[[ Data supplied open ]]

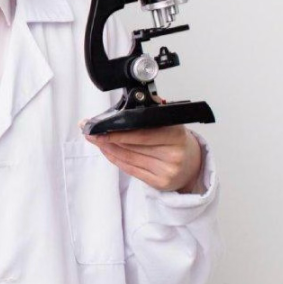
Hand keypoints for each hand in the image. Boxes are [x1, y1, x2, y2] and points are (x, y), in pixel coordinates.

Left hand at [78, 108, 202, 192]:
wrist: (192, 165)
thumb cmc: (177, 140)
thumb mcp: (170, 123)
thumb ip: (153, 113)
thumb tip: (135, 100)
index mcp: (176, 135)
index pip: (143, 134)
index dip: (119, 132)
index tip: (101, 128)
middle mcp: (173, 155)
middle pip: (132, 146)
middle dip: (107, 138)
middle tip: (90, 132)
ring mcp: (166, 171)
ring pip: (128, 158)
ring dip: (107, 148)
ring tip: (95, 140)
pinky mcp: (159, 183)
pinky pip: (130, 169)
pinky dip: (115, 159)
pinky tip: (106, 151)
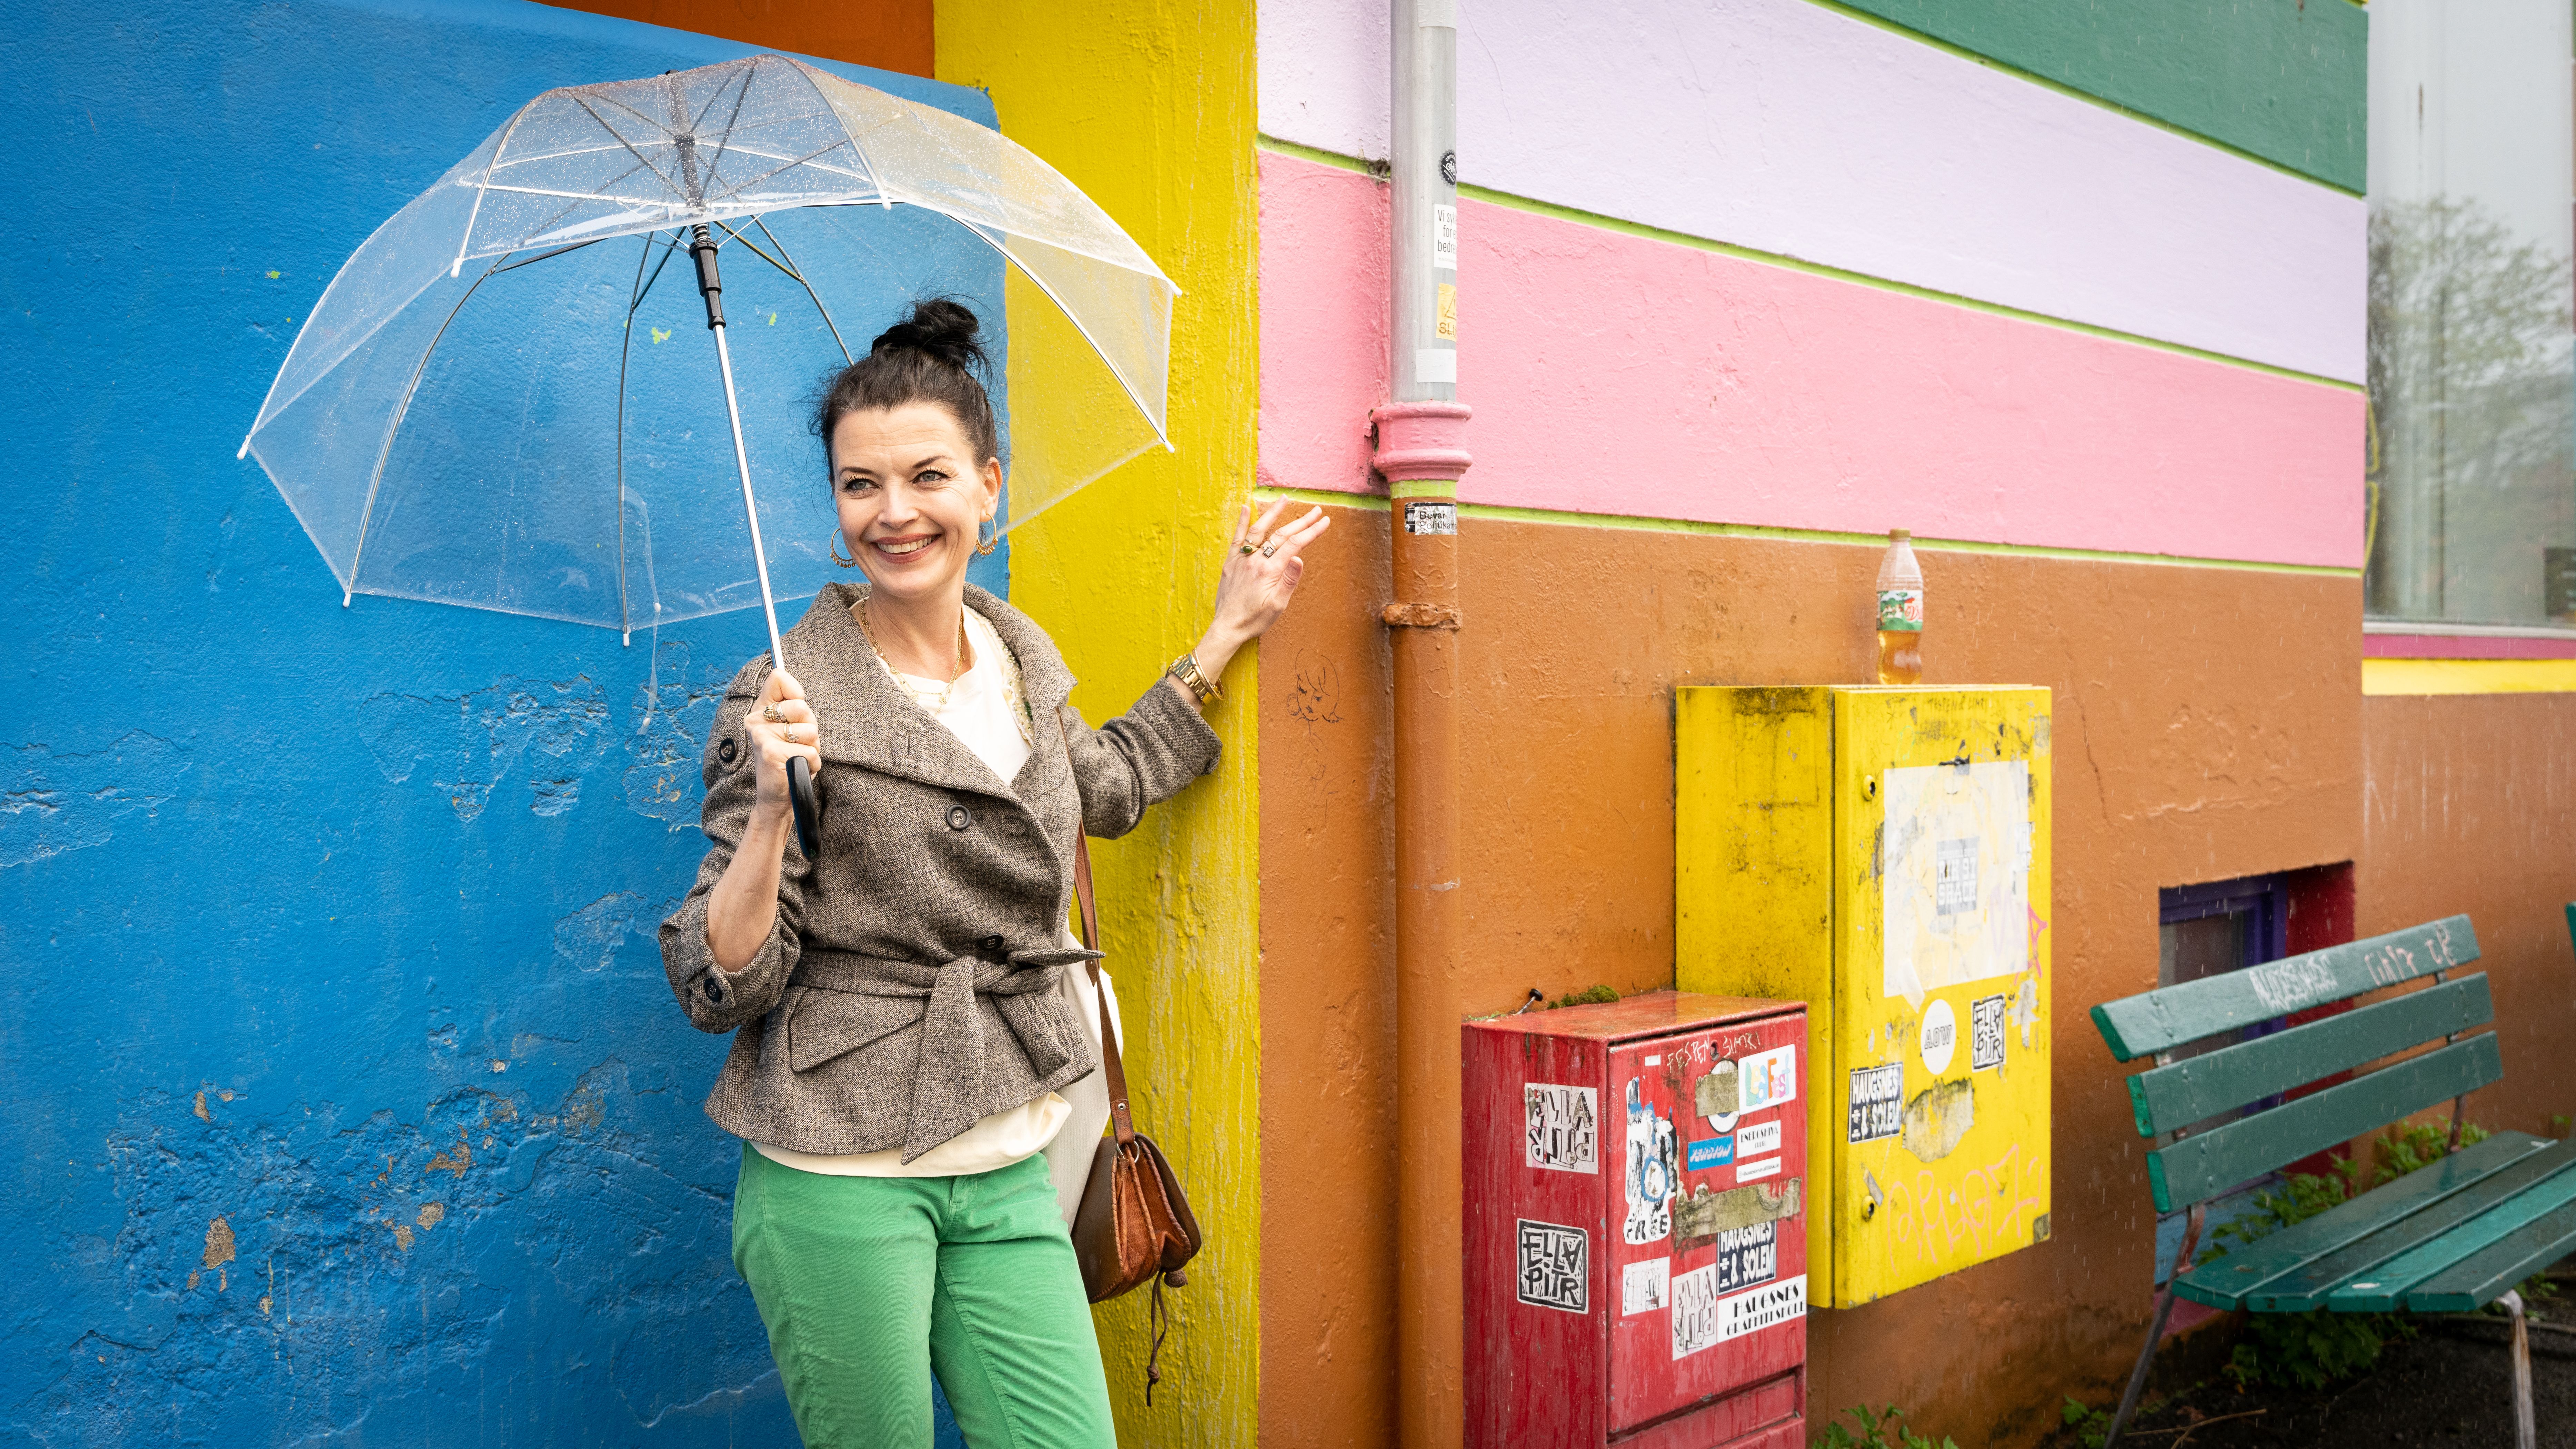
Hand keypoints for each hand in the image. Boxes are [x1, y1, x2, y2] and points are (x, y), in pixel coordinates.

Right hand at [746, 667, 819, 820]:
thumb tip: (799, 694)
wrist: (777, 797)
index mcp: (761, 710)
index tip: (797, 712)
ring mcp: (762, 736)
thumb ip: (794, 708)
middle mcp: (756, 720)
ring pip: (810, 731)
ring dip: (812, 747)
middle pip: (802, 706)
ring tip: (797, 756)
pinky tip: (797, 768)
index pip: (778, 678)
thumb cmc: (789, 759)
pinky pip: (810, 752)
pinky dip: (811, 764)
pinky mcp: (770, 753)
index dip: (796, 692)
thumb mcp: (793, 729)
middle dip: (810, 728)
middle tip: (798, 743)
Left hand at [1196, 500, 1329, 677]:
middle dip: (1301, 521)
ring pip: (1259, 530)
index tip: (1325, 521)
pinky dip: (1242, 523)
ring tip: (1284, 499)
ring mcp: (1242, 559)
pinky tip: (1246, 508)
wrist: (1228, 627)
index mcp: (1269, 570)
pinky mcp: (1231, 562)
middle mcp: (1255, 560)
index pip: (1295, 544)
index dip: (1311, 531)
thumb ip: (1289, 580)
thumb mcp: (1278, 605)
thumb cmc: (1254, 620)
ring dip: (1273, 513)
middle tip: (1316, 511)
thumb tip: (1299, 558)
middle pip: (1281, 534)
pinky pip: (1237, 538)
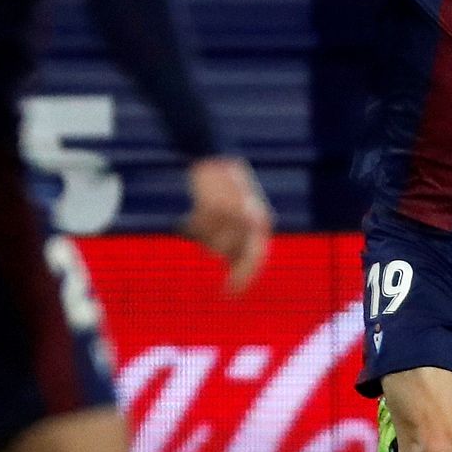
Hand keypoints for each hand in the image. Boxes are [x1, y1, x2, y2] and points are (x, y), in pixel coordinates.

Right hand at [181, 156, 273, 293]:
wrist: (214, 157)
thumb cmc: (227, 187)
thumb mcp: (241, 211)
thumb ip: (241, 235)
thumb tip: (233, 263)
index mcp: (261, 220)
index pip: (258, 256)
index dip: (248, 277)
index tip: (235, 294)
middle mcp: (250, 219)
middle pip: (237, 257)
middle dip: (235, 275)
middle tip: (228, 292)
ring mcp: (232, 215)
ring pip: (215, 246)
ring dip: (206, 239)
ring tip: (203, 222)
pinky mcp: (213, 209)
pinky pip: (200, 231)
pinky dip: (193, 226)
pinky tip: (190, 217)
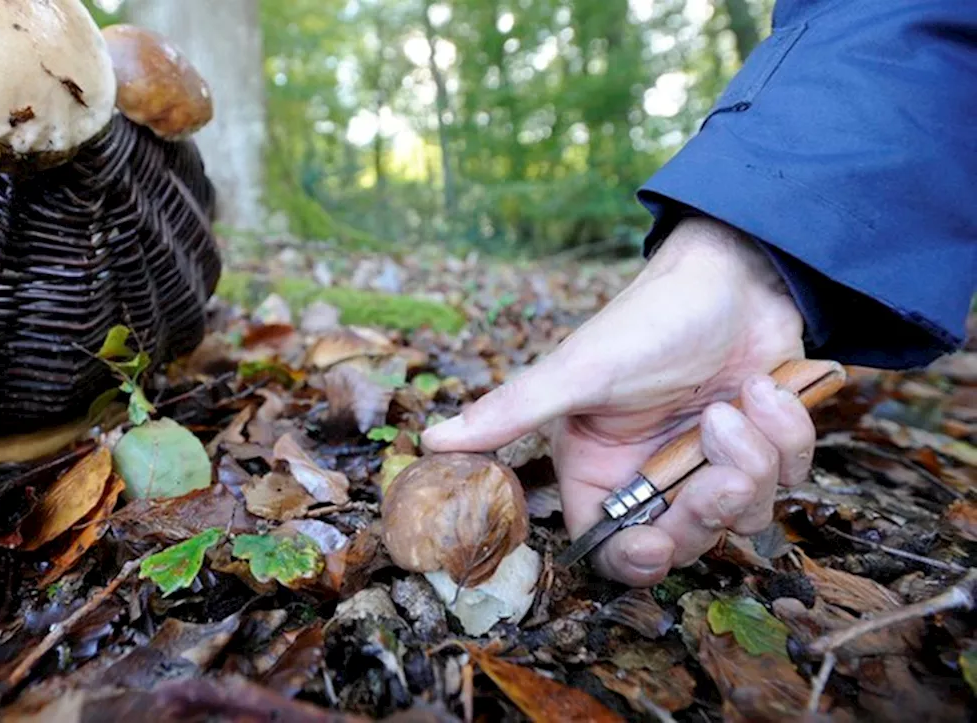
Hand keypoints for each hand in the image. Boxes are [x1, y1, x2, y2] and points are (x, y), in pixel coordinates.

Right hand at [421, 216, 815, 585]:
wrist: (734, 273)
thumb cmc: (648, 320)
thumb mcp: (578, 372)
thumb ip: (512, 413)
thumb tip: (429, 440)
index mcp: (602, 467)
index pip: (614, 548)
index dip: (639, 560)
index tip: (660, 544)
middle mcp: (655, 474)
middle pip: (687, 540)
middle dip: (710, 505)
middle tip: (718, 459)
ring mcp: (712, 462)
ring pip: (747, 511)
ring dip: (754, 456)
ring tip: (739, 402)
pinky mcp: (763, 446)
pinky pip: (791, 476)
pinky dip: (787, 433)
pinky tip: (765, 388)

[[ Data supplied closed ]]

* _What the exercise asks_
Only lines with the word "Right" count here; copy every one from the records.

* _Result_
Right hand at [746, 667, 819, 820]:
Right hand at [181, 156, 273, 293]:
Right hand at [421, 216, 815, 585]:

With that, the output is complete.